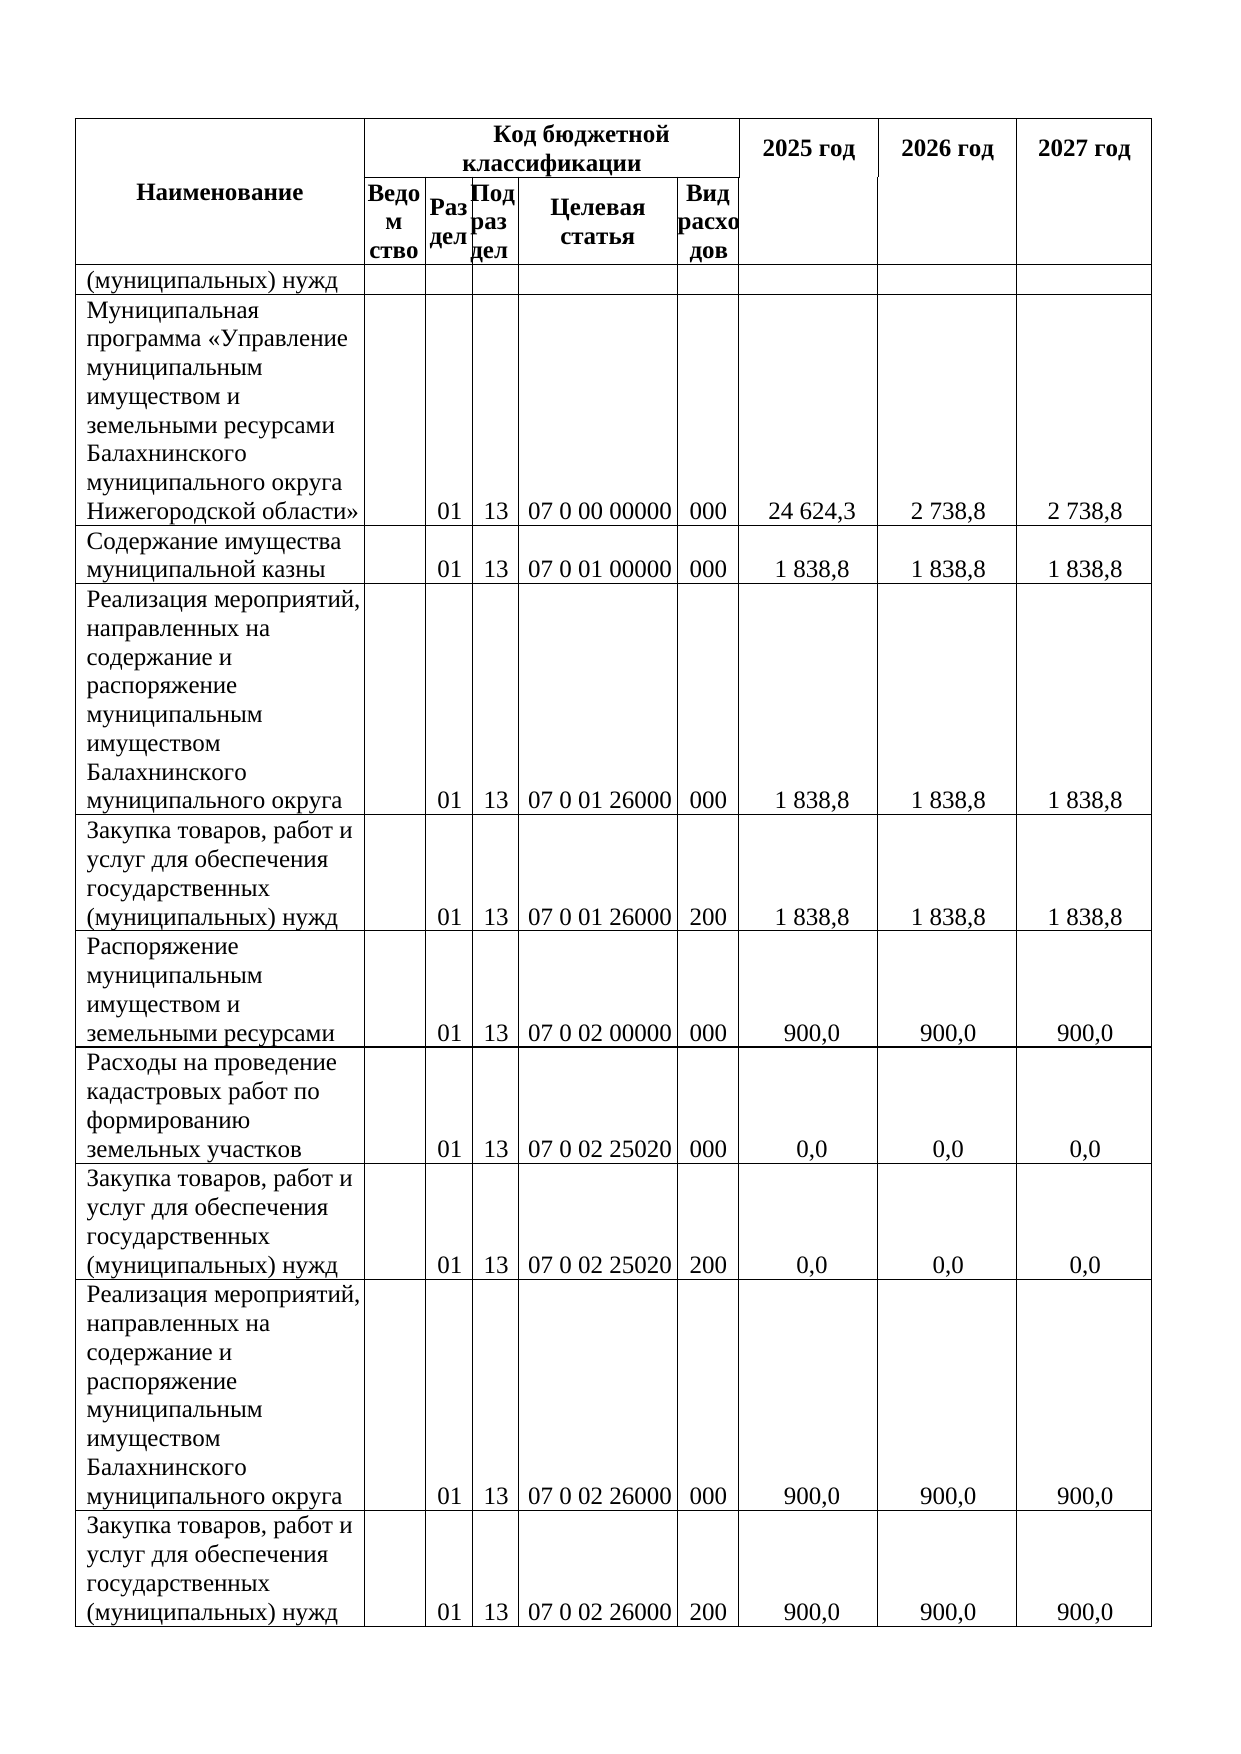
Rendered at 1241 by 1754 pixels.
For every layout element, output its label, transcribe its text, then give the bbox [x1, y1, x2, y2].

table_cell [878, 177, 1016, 264]
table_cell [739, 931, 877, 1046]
table_header Код бюджетной классификации [365, 119, 739, 177]
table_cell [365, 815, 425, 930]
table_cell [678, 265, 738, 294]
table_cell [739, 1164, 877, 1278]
table_cell [739, 177, 877, 264]
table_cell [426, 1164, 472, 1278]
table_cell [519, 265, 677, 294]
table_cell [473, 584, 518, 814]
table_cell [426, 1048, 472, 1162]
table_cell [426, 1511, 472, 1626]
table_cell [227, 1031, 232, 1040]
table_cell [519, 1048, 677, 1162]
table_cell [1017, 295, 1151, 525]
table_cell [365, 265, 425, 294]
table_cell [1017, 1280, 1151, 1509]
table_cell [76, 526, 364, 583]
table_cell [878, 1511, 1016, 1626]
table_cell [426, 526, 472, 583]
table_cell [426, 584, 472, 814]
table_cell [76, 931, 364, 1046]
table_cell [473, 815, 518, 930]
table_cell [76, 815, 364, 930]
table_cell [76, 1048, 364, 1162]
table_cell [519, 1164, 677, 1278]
table_header Наименование [76, 119, 364, 264]
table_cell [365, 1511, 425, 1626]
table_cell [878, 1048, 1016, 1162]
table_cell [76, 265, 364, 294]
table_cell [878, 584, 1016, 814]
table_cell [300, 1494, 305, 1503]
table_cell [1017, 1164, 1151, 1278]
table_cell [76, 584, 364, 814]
table_cell Целевая статья [519, 178, 677, 264]
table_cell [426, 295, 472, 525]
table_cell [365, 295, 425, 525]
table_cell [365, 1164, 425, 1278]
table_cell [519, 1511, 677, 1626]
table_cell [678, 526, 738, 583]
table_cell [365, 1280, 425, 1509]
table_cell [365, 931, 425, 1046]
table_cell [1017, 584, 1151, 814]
table_cell [1017, 177, 1151, 264]
table_cell Под раз дел [473, 178, 518, 264]
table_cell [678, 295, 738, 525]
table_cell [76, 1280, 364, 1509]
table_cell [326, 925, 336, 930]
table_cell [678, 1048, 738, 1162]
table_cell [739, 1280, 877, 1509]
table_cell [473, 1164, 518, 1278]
table_cell Раз дел [426, 178, 472, 264]
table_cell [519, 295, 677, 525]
table_header 2025 год [740, 119, 878, 177]
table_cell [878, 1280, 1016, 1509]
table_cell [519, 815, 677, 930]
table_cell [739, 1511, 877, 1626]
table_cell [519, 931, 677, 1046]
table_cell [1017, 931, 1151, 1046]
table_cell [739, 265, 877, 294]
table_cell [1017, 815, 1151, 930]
table_cell Вид расходов [678, 178, 738, 264]
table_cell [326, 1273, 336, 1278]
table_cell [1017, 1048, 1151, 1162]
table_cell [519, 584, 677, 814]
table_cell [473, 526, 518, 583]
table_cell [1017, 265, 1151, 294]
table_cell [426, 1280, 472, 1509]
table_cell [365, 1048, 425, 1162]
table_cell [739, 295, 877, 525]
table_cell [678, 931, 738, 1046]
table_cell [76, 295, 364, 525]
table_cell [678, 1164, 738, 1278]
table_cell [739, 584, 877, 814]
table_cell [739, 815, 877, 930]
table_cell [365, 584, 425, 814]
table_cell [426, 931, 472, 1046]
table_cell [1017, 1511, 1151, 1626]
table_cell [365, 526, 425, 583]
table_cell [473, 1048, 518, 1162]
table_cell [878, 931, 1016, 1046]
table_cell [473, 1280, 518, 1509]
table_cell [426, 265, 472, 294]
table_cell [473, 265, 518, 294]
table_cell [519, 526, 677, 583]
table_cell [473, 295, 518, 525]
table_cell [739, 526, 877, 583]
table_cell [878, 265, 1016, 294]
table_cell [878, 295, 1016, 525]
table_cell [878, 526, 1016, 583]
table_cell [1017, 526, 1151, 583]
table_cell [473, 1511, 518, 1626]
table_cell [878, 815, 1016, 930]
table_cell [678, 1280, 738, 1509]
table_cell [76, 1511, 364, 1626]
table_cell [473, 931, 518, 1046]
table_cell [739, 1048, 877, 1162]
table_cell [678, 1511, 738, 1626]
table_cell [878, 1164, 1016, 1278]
table_cell Ведом ство [365, 178, 425, 264]
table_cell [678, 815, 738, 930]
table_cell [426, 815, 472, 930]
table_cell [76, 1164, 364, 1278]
table_header 2026 год [879, 119, 1016, 177]
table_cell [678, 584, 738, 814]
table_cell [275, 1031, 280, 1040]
table_header 2027 год [1017, 119, 1151, 177]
- - -
### WHAT IS REQUIRED
The response should be an exact copy of the lines from the one with "table_cell [878, 295, 1016, 525]" through the end of the data, with no other text.

### TASK RESPONSE
table_cell [878, 295, 1016, 525]
table_cell [878, 526, 1016, 583]
table_cell [1017, 526, 1151, 583]
table_cell [473, 1511, 518, 1626]
table_cell [878, 815, 1016, 930]
table_cell [678, 1280, 738, 1509]
table_cell [76, 1511, 364, 1626]
table_cell [473, 931, 518, 1046]
table_cell [739, 1048, 877, 1162]
table_cell [678, 1511, 738, 1626]
table_cell [878, 1164, 1016, 1278]
table_cell Ведом ство [365, 178, 425, 264]
table_cell [678, 815, 738, 930]
table_cell [426, 815, 472, 930]
table_cell [76, 1164, 364, 1278]
table_header 2026 год [879, 119, 1016, 177]
table_cell [678, 584, 738, 814]
table_cell [275, 1031, 280, 1040]
table_header 2027 год [1017, 119, 1151, 177]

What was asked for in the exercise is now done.